The breakdown or listing of the payment items on your monthly mortgage statement shows principal and interest charges for the loan, but also lists dollar amounts for escrow and MIP. The escrow and mortgage insurance premium amounts you pay represent additional costs to having a home mortgage that the mortgage company handles.
Mortgage Escrow Account
Your mortgage company collects and maintains funds in escrow for the payment of taxes and homeowners insurance on your home. The mortgage company considers these payments to be important to protect its interest in you home, so the escrow portion of your loan is established to make sure the payments are made. Property taxes and insurance payments are typically due once a year. Collecting escrow with your mortgage payment spreads out these costs over the 12 monthly home loan payments. The mortgage company holds the money until the tax and insurance payments must be paid.
If you have a Federal Housing Administration insured home loan, part of the cost of that type of loan is an annual mortgage insurance premium.
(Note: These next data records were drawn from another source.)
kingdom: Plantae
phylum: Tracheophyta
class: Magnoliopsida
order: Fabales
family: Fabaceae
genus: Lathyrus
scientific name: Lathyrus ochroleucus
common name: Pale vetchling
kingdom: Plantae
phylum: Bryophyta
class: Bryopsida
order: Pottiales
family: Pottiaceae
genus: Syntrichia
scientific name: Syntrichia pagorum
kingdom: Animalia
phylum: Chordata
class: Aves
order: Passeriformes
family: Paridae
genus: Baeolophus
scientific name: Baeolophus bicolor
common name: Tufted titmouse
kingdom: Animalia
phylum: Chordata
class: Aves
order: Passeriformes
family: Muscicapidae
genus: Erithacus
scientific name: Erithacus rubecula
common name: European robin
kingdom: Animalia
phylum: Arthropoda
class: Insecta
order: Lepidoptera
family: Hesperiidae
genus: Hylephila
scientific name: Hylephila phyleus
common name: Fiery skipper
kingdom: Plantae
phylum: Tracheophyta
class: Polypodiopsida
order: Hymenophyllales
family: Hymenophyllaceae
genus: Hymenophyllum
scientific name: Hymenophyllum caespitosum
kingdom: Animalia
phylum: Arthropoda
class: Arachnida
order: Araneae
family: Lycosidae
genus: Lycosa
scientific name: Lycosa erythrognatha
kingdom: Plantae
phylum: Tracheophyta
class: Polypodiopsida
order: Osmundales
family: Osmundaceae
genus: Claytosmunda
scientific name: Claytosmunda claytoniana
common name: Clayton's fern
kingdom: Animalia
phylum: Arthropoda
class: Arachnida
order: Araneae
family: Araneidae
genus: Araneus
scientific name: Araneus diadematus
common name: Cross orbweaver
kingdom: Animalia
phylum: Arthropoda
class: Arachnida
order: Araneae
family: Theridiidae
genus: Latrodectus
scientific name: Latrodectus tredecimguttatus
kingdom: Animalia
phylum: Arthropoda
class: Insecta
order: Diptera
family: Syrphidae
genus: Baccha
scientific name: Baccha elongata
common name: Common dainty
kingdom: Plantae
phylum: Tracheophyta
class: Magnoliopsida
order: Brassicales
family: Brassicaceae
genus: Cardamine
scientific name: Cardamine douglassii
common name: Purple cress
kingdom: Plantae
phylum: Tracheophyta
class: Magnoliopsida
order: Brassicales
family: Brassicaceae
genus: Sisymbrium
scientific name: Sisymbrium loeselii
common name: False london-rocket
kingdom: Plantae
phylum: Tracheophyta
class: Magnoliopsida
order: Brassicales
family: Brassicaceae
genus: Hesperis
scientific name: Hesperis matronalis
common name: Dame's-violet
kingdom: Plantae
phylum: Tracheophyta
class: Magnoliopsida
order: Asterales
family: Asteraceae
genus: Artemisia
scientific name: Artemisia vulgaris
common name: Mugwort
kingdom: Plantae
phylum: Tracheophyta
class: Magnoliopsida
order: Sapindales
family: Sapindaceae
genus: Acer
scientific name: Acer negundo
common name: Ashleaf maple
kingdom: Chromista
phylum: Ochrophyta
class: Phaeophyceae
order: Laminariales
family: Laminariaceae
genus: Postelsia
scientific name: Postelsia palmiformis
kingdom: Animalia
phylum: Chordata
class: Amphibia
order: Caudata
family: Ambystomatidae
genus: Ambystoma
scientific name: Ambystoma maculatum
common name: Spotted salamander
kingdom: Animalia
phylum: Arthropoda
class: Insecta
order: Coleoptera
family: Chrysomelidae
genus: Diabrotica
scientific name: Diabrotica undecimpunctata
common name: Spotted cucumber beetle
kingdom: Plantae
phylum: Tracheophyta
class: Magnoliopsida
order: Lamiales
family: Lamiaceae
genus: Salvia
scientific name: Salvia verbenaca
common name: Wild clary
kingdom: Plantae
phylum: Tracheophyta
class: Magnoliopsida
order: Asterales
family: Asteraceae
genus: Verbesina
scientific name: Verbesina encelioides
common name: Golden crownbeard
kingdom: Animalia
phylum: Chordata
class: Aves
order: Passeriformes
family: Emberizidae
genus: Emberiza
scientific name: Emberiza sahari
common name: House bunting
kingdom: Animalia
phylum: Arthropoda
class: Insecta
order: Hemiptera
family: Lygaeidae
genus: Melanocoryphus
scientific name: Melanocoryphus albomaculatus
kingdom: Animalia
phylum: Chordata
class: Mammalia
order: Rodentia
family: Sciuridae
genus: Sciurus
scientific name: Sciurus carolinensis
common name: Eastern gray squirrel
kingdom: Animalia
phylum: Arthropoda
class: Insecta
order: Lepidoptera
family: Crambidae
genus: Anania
Although it is calculated as an annual amount, the FHA requires that the MIP on you loan be collected and sent in on a monthly basis. Multiply the monthly MIP amount shown on your mortgage statement times 12 to calculate the annual FHA MIP total. The MIP charge is not optional if you choose to finance with a FHA insurance home loan.
Reducing the Charges
The mortgage company calculates the monthly escrow amount on your mortgage payment to make sure the company has enough money to pay taxes and insurance when they come due. You can't do much about property taxes, but you can get home insurance quotes every year before your policy comes due to make sure you are paying a competitive rate. You get to stop paying the FHA MIP when either your loan-to-balance ratio drops below 78 percent or you have had the loan for 11 years, depending on when you took out the loan and the FHA rules in effect at that time.
No Escrow Required
If you have less than 20 percent equity when you obtain a new home mortgage, the lender will require that an escrow account be established and that the mortgage company handle the tax and insurance payments. Once you have more than 20 percent equity it is possible to stop the escrow collections and take responsiblity for making the payments for property taxes and homeowners insurance. However, these payments must still be made, so stopping the escrow does not save you any money.